In her response to the arguments posited by the two Opposition senators and others who participated in the debate, Leader of Government Business Senator Kamina Johnson Smith insisted that the Government believes in democracy and the rule of law.

“This Government cherishes its democratic identity and its DNA. It flows through both our domestic and foreign policy,” she said.

She also reiterated the Government’s “interest and desire to ensure that the people of Portmore have their representational anomalies addressed in the best way possible, which would mean that these issues should be addressed before the next local government election in which they would then clearly participate in a context of clarity”.

“To proceed with the local government elections without completing the legislative process to make Portmore Jamaica’s 15th parish would be a waste of taxpayers dollars and scarce resources,” she said.

Johnson Smith also insisted that the Administration is committed to holding the next local government elections in the shortest time practicable, as provided under law.

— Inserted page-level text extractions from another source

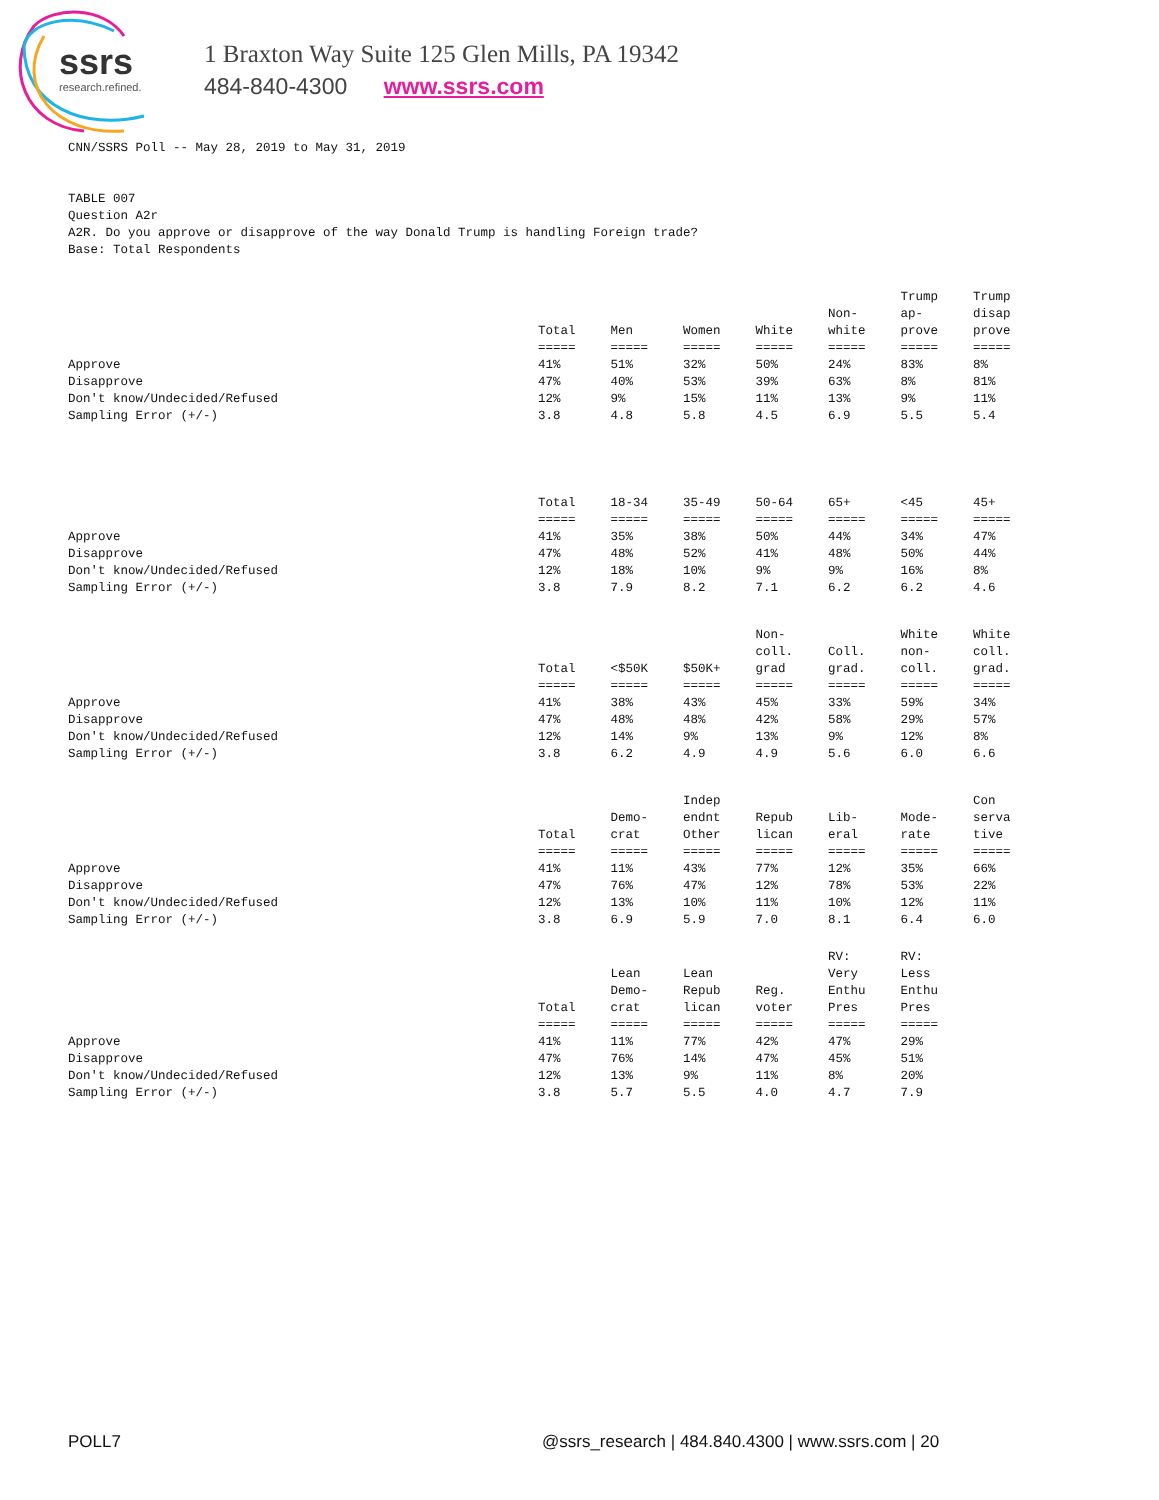ssrs
research.refined.
1 Braxton Way Suite 125 Glen Mills, PA 19342
484-840-4300 www.ssrs.com
CNN/SSRS Poll -- May 28, 2019 to May 31, 2019 TABLE 007 Question A2r A2R. Do you approve or disapprove of the way Donald Trump is handling Foreign trade? Base: Total Respondents
| | Total ===== | Men ===== | Women ===== | White ===== | Non- white ===== | Trump ap- prove ===== | Trump disap prove ===== |
| Approve | 41% | 51% | 32% | 50% | 24% | 83% | 8% |
| Disapprove | 47% | 40% | 53% | 39% | 63% | 8% | 81% |
| Don't know/Undecided/Refused | 12% | 9% | 15% | 11% | 13% | 9% | 11% |
| Sampling Error (+/-) | 3.8 | 4.8 | 5.8 | 4.5 | 6.9 | 5.5 | 5.4 |
| | Total ===== | 18-34 ===== | 35-49 ===== | 50-64 ===== | 65+ ===== | <45 ===== | 45+ ===== |
| Approve | 41% | 35% | 38% | 50% | 44% | 34% | 47% |
| Disapprove | 47% | 48% | 52% | 41% | 48% | 50% | 44% |
| Don't know/Undecided/Refused | 12% | 18% | 10% | 9% | 9% | 16% | 8% |
| Sampling Error (+/-) | 3.8 | 7.9 | 8.2 | 7.1 | 6.2 | 6.2 | 4.6 |
| | Total ===== | <$50K ===== | $50K+ ===== | Non- coll. grad ===== | Coll. grad. ===== | White non- coll. ===== | White coll. grad. ===== |
| Approve | 41% | 38% | 43% | 45% | 33% | 59% | 34% |
| Disapprove | 47% | 48% | 48% | 42% | 58% | 29% | 57% |
| Don't know/Undecided/Refused | 12% | 14% | 9% | 13% | 9% | 12% | 8% |
| Sampling Error (+/-) | 3.8 | 6.2 | 4.9 | 4.9 | 5.6 | 6.0 | 6.6 |
| | Total ===== | Demo- crat ===== | Indep endnt Other ===== | Repub lican ===== | Lib- eral ===== | Mode- rate ===== | Con serva tive ===== |
| Approve | 41% | 11% | 43% | 77% | 12% | 35% | 66% |
| Disapprove | 47% | 76% | 47% | 12% | 78% | 53% | 22% |
| Don't know/Undecided/Refused | 12% | 13% | 10% | 11% | 10% | 12% | 11% |
| Sampling Error (+/-) | 3.8 | 6.9 | 5.9 | 7.0 | 8.1 | 6.4 | 6.0 |
| | Total ===== | Lean Demo- crat ===== | Lean Repub lican ===== | Reg. voter ===== | RV: Very Enthu Pres ===== | RV: Less Enthu Pres ===== | |
| Approve | 41% | 11% | 77% | 42% | 47% | 29% | |
| Disapprove | 47% | 76% | 14% | 47% | 45% | 51% | |
| Don't know/Undecided/Refused | 12% | 13% | 9% | 11% | 8% | 20% | |
| Sampling Error (+/-) | 3.8 | 5.7 | 5.5 | 4.0 | 4.7 | 7.9 | |
POLL7 @ssrs_research | 484.840.4300 | www.ssrs.com | 20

“The delay is not perfect, the delay is not optimal, but as arrangements continue to be made for the divisions where the vacancies exsist, with the assurance that work continues in the 15th parish process, when the election is held, it will be held for the first time since Universal Adult Suffrage where the residents of 15 parishes will elect their local government representatives,” she said.

The local government elections which are constitutionally due every four years were last held in November 2016. They were due to be held in November 2020 but were postponed as the country was still in the grip of the COVID-19 pandemic. This was notwithstanding the fact that a general election was held two months earlier, in September of that year.

The Bill was eventually approved with 12 senators voting for the postponement of the elections, while five voted against it.